■ **Descrição da tarefa**: Continua o excerto sobre o recurso do Director da Alfândega do Aeroporto do Porto a partir da última frase apresentada.

■ **Excerto**:
O DIRECTOR DA ALFÂNDEGA DO AEROPORTO DO PORTO E REPRESENTANTE DA FAZENDA PÚBLICA, inconformado, interpôs recurso da decisão do Tribunal Administrativo e Fiscal do Porto (TAF do Porto) datada de 2 de Novembro de 2018, que declarou nula a decisão de aplicação de coima da Alfândega do Aeroporto do Porto à A…………., SA, SUCURSAL EM PORTUGAL, proferida no âmbito do processo de contraordenação nº 020-0093-18 a nº 020-0095-18, pela qual lhe foi aplicada a coima no montante de € 5.800,00. O TAF do Porto declarou ainda nulos todos os termos subsequentes do processo de contraordenação em causa e ordenou a remessa dos autos à respectiva autoridade administrativa.

Alegou, tendo apresentado conclusões, como se segue:
I. A notificação do Despacho de Acusação nos autos é feita em cumprimento do disposto no n.º 1 do art.º 70.º do Regime Geral das Infracções Tributárias (RGIT), aprovado pela Lei n.º 15/2001, de 5 de Junho, nomeadamente informando dos factos apurados no processo de contra­ordenação e da punição correspondente, comunicando também que no prazo de 10 dias pode apresentar defesa e juntar ao processo os elementos probatórios que entender, bem como utilizar as possibilidades de pagamento antecipado da coima nos termos do artigo 75.º ou, até à decisão do processo, de pagamento voluntário nos termos do artigo 78.º
II. O legislador do RGIT foi expresso na sua exigência quanto aos requisitos para aplicação dos regimes de exceção de redução, pagamento antecipado e voluntário da coima, designadamente na imposição da regularização da situação tributária em todos eles.

■ **Linhas listadas**:
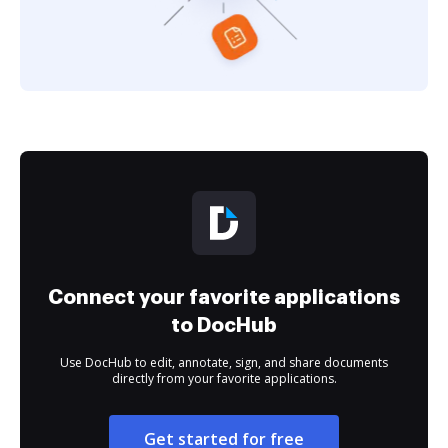
Connect your favorite applications
to DocHub
Use DocHub to edit, annotate, sign, and share documents
directly from your favorite applications.
Get started for free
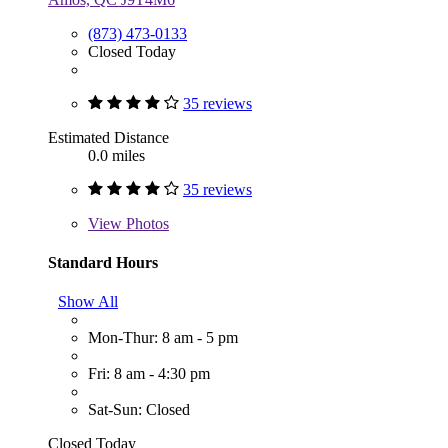
(873) 473-0133
Closed Today
35 reviews
Estimated Distance
0.0 miles
35 reviews
View
Photos
Standard Hours
Show All
Mon-Thur: 8 am - 5 pm
Fri: 8 am - 4:30 pm
Sat-Sun: Closed
Closed Today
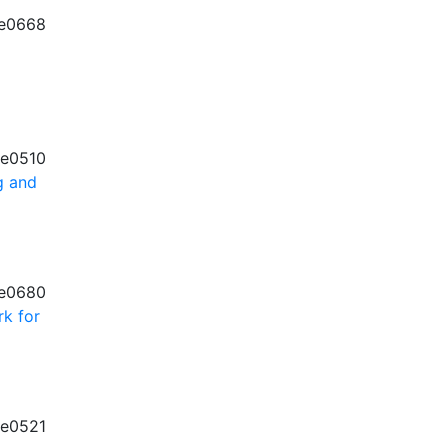
e0668
e0510
g and
e0680
rk for
e0521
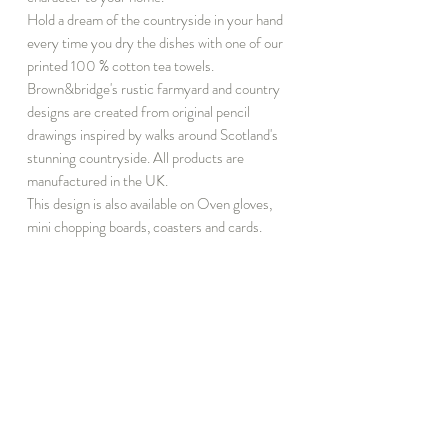
Hold a dream of the countryside in your hand
every time you dry the dishes with one of our
printed 100 % cotton tea towels.
Brown&bridge's rustic farmyard and country
designs are created from original pencil
drawings inspired by walks around Scotland's
stunning countryside. All products are
manufactured in the UK.
This design is also available on Oven gloves,
mini chopping boards, coasters and cards.
INFORMATION
DISCOVER
T&C
Notebook Subscribe
Privacy
About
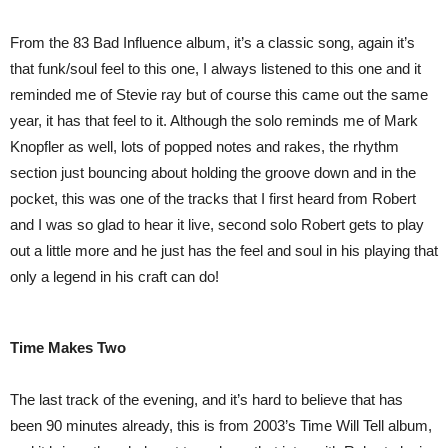
From the 83 Bad Influence album, it’s a classic song, again it’s
that funk/soul feel to this one, I always listened to this one and it
reminded me of Stevie ray but of course this came out the same
year, it has that feel to it. Although the solo reminds me of Mark
Knopfler as well, lots of popped notes and rakes, the rhythm
section just bouncing about holding the groove down and in the
pocket, this was one of the tracks that I first heard from Robert
and I was so glad to hear it live, second solo Robert gets to play
out a little more and he just has the feel and soul in his playing that
only a legend in his craft can do!
Time Makes Two
The last track of the evening, and it’s hard to believe that has
been 90 minutes already, this is from 2003’s Time Will Tell album,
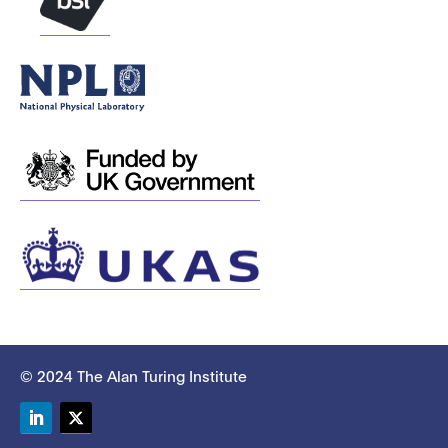
© 2024 The Alan Turing Institute
LinkedIn
Twitter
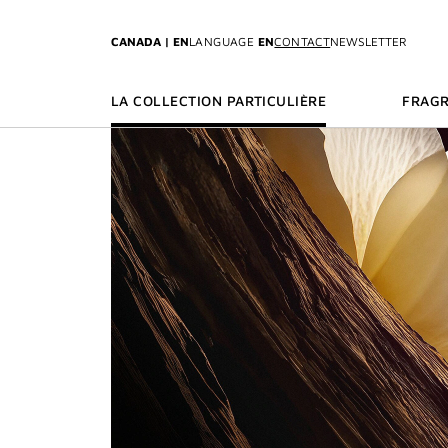
GO TO MENU
GO TO CONTENT
GO TO SEARCH
CANADA | EN
LANGUAGE
EN
CONTACT
NEWSLETTER
LA COLLECTION PARTICULIÈRE
FRAG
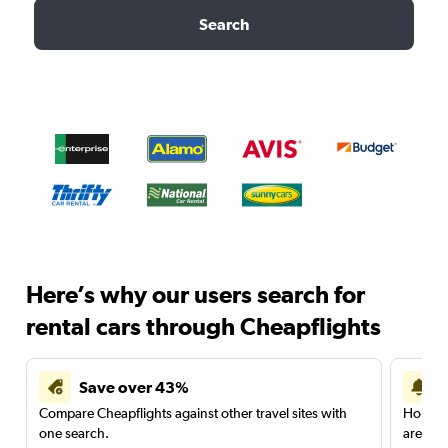
Search
Here’s why our users search for
rental cars through Cheapflights
Save over 43%
Compare Cheapflights against other travel sites with
Holding
one search.
are red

■ **Resposta ao exercício**:
III. A AT deve estrita obediência à lei, não podendo fora dos casos expressa e legalmente excecionados, conceder um benefício, uma vantagem, fixando condições diversas ou desconsiderando as exigidas pela lei. Pelo que;
IV. Não regulando expressamente o RGIT a situação de impossibilidade de regularização da situação tributária, por via do seu desprezo enquanto requisito para efeito dos institutos de redução de coima, de pagamento antecipado e voluntário, consignados nos artigos 30.°, 75.° e 78.°, todos do dito diploma, não caberá à AT fazê-lo, pois não está legalmente habilitada para o efeito.
V. No RGIT, beneficias de pagamento da coima reduzida (artigo 29.° do RGIT) e do pagamento antecipado da coima (art. 75.° do RGIT), operam antes que tenha sido efetuada qualquer análise do mérito e da determinação da medida da coima em sede de Decisão Final, a qual só ocorre caso não estejam cumpridas as condições da operacionalidade daquelas normas.
VI. Na situação de impossibilidade de regularização da situação tributária, ocorrerá a preclusão do direito do arguido, no processo de contraordenação, a beneficiar do pagamento antecipado (art.º 75.° do RGIT) e do pagamento voluntário (art.º 78.° do RGIT), resultando tal preclusão do facto de essa regularização consubstanciar (também) pressuposto do exercício daqueles direitos.
VII. Com efeito, à luz do disposto no artigo 75.º, n.º 3 e no artigo 78.º n.º 3, ambos do RGIT, a aludida regularização da situação tributária constitui condição legal ao pagamento antecipado e ao pagamento voluntário da coima fixada.
VIII. Pelo que a douta Sentença, ao interpretar o artigo 75.° do RGIT, nomeadamente os seus n.ºs 1 e 3, no sentido que basta que o arguido pague no prazo para a defesa a coima reduzida devida pela prática da infracção simples para que atendendo à impossibilidade de regularização tributária esse pagamento antecipado não fique dependente de qualquer condição e opere a extinção do processo de contraordenação por pagamento, errou na aplicação do Direito
IX. Sendo condição do pagamento antecipado da coima previsto no art.º 75.º do RGIT, a regularização da situação tributária (n.º 3) e consubstanciando-se esta no cumprimento das obrigações tributárias que deram origem à infração (art.º 30.º n.º 3 do RGIT), há que concluir que se a infração não pode ser regularizada nos termos do RGIT, não pode o infractor beneficiar dos regimes de redução (art.º 29.º, art.º 75.º e artigo 78.º) que o RGIT prevê.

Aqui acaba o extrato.